Given all of these limitations, it may seem that using this signal to navigate the Moon would be impossible. But engineers have spent decades developing sensitive detectors that can tap into that signal from deep space.
And they got it.
In 2019, four satellites were able to determine their positions in space using signals from Earth’s GPS satellites.
The Ventura-TRAVSAT said they were 187,166 kilometers away, about halfway to the Moon.
We Really Need a Way to Get to the Moon Autonomously
The next frontier is detecting that signal in the second half of the journey. But Ventura-Travet is confident.
ESA and NASA are refining their detectors that can take advantage of signals from Earth’s satellites and prepare to test them on upcoming missions to the Moon.
ESA’s receiver, called Navimoon, will be launched aboard the Lunar Pathfinder satellite in 2025 or 2026. ESA predicts that NaviMoon should be able to determine the satellite’s position to an accuracy of about 60 meters, Ventura-TRAVSAT said.
It is hoped that thanks to this detector, the satellite can navigate autonomously around the Moon, he said. It is also very light – weighing about 4 kg in total – and could replace heavy equipment on a spacecraft.
NASA is also working on detectors developed with the Italian Space Agency. They aim to launch the first of these receivers to the lunar surface in 2024 as part of the Lunar GNSS receiver experiment.
There is a kind of “friendly competitive race” between ESA and NASA to get satellite navigation signals from Earth to the Moon, said James Joseph “JJ” Miller, deputy director for policy and strategic communications within Navigation and Space Communications at NASA Headquarters. Said. , insider,
Miller said several other countries have begun investing in deep-space navigation technology.
“Everybody’s got to understand that this is an emerging user that’s not going away, that we really have to prepare and make cis-lunar space, all the space between the Earth and the Moon, as much as possible So strong and reliable with these signs,” he said.
Eventually, we’ll need a satellite navigation network around the Moon.
Signals from Earth’s satellites can transmit spacecraft to the Moon, but once they are on the surface, the signal won’t be very useful.
At that point, these signals can only reach what is visible from Earth, so the dark side of the Moon and the lunar poles are out of range.
Hence the plan to give the Moon its own fleet of communications and navigation satellites, called the Moonlight Initiative. The first node in Moonlight will be NASA’s Pathfinder satellite.

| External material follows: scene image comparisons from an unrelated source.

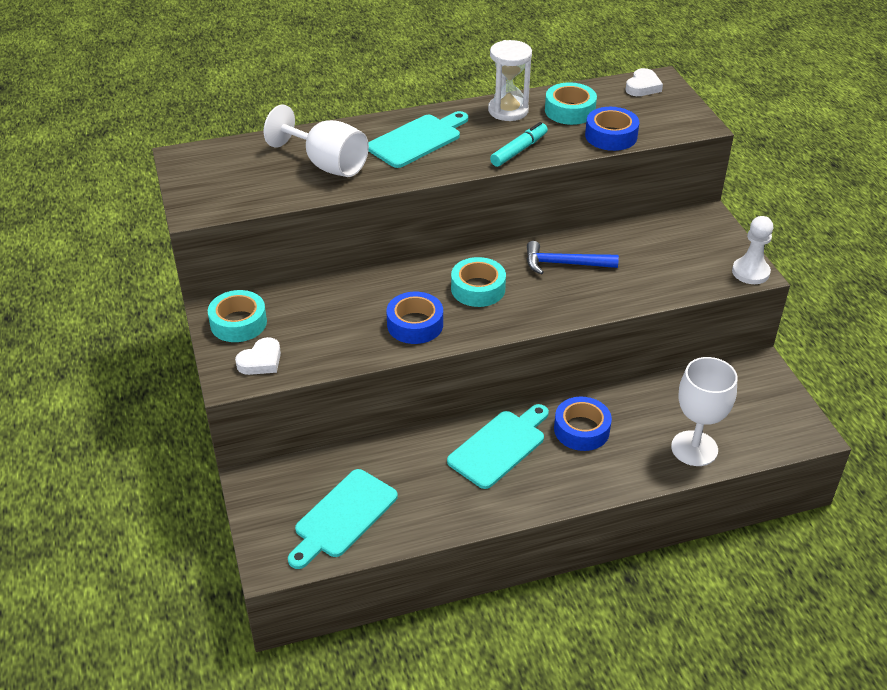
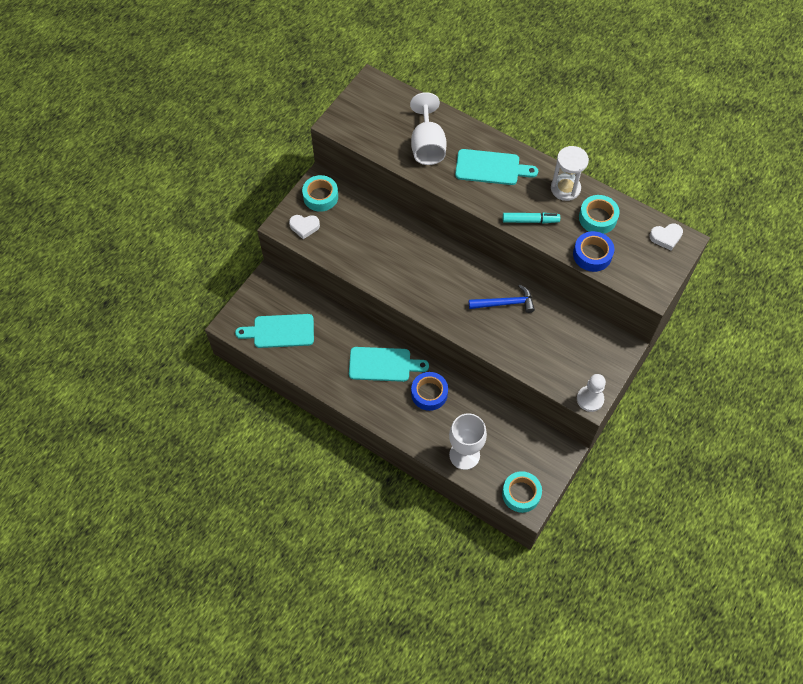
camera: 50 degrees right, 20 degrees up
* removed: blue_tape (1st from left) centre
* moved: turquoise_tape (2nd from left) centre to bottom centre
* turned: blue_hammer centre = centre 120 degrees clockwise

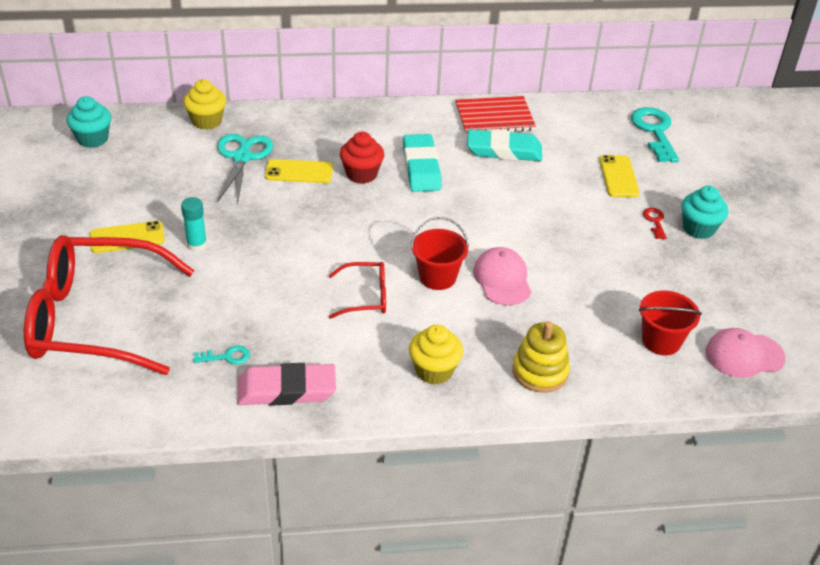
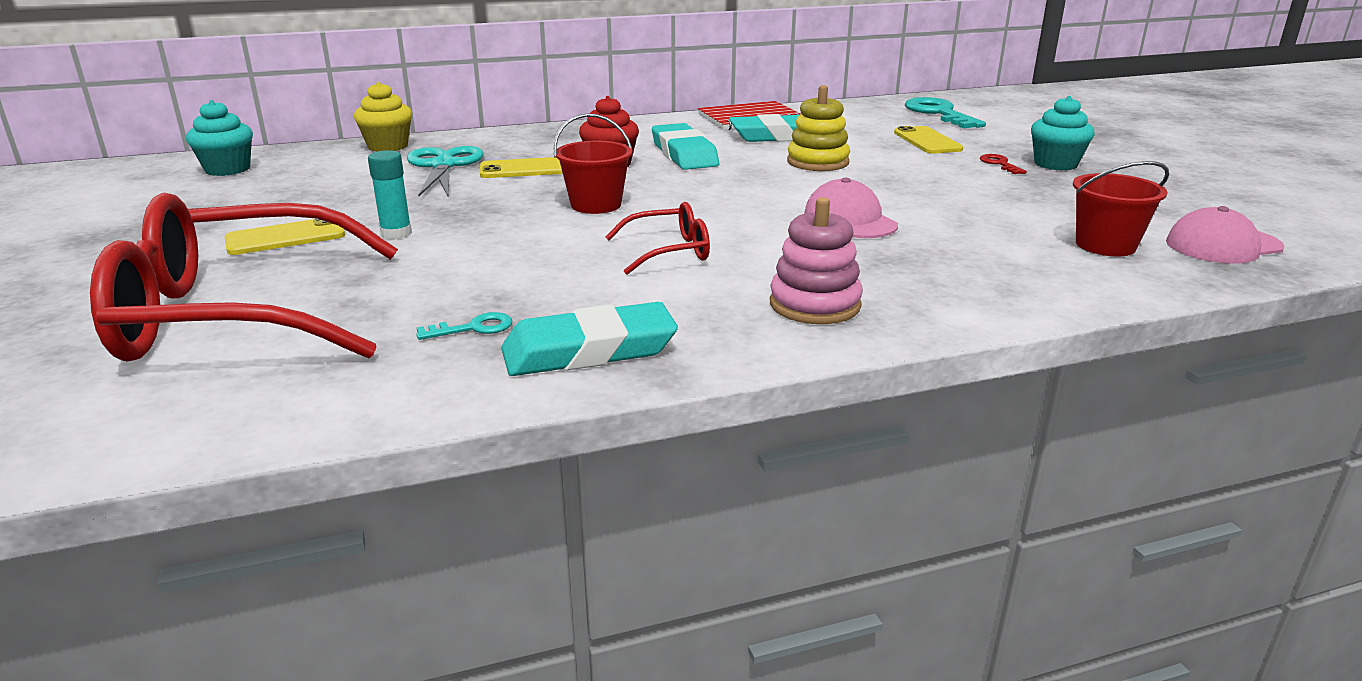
camera: 10 degrees left, 15 degrees down
* moved: red_bucket (1st from left) centre to top centre
* moved: yellow_stacking_toy centre to top centre
* replaced: yellow_cupcake (2nd from left) centre to pink_stacking_toy centre
* recoloured: pink_eraser bottom centre to turquoise_eraser (1st from left) centre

Ventura-TravSat said ESA aims to test a basic lunar infrastructure by 2027 and a more extensive one by 2030.
NASA is also working on building its own network called LunaNet. NASA’s Gateway, a space station the agency intends to send to orbit the Moon, will be another node in the network.

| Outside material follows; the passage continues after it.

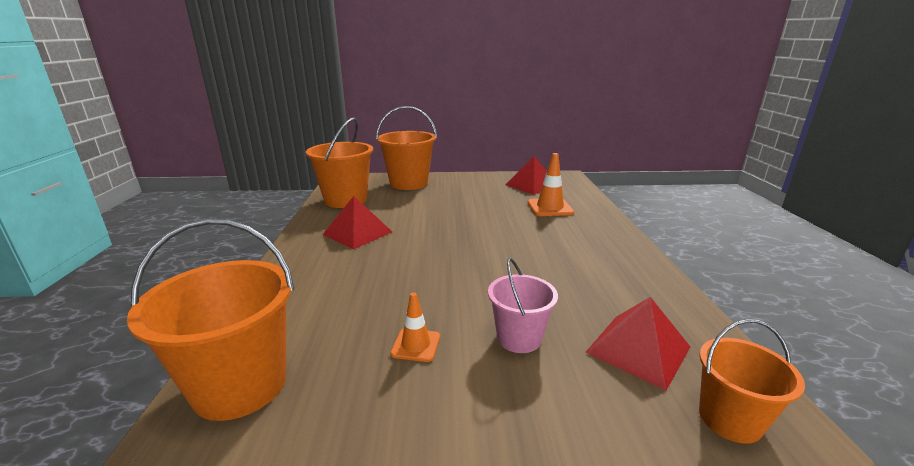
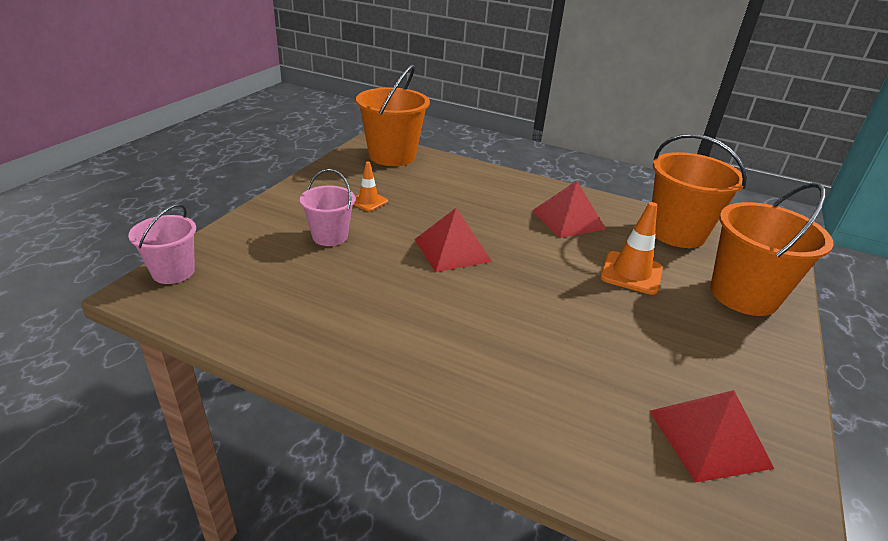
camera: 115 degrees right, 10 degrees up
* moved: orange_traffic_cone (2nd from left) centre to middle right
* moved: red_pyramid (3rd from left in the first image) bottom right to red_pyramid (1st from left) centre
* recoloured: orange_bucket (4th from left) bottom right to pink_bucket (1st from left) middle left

“We envision a type of architecture that has NASA and ESA satellites working together,” NASA’s Miller said.
Lunar Colonists Will Need High-Speed Internet
There’s another commercial aspect to getting humans back to the Moon. Eventually, lunar colonists would set up camp so that they could mine minerals and water, which could be used to power rockets on their way to Mars.
Ventura-Travsat said visitors to the Moon would need to be able to communicate with Earthlings, talk to each other effectively, and be entertained.
Later, lunar colonists may have access to high-speed internet, video conference with loved ones on Earth, streaming And create your own content from space, Ventura-Travet said.
Ventura-Travset said, “I don’t think there’s anyone who would argue that’s not the path we’re going to take.”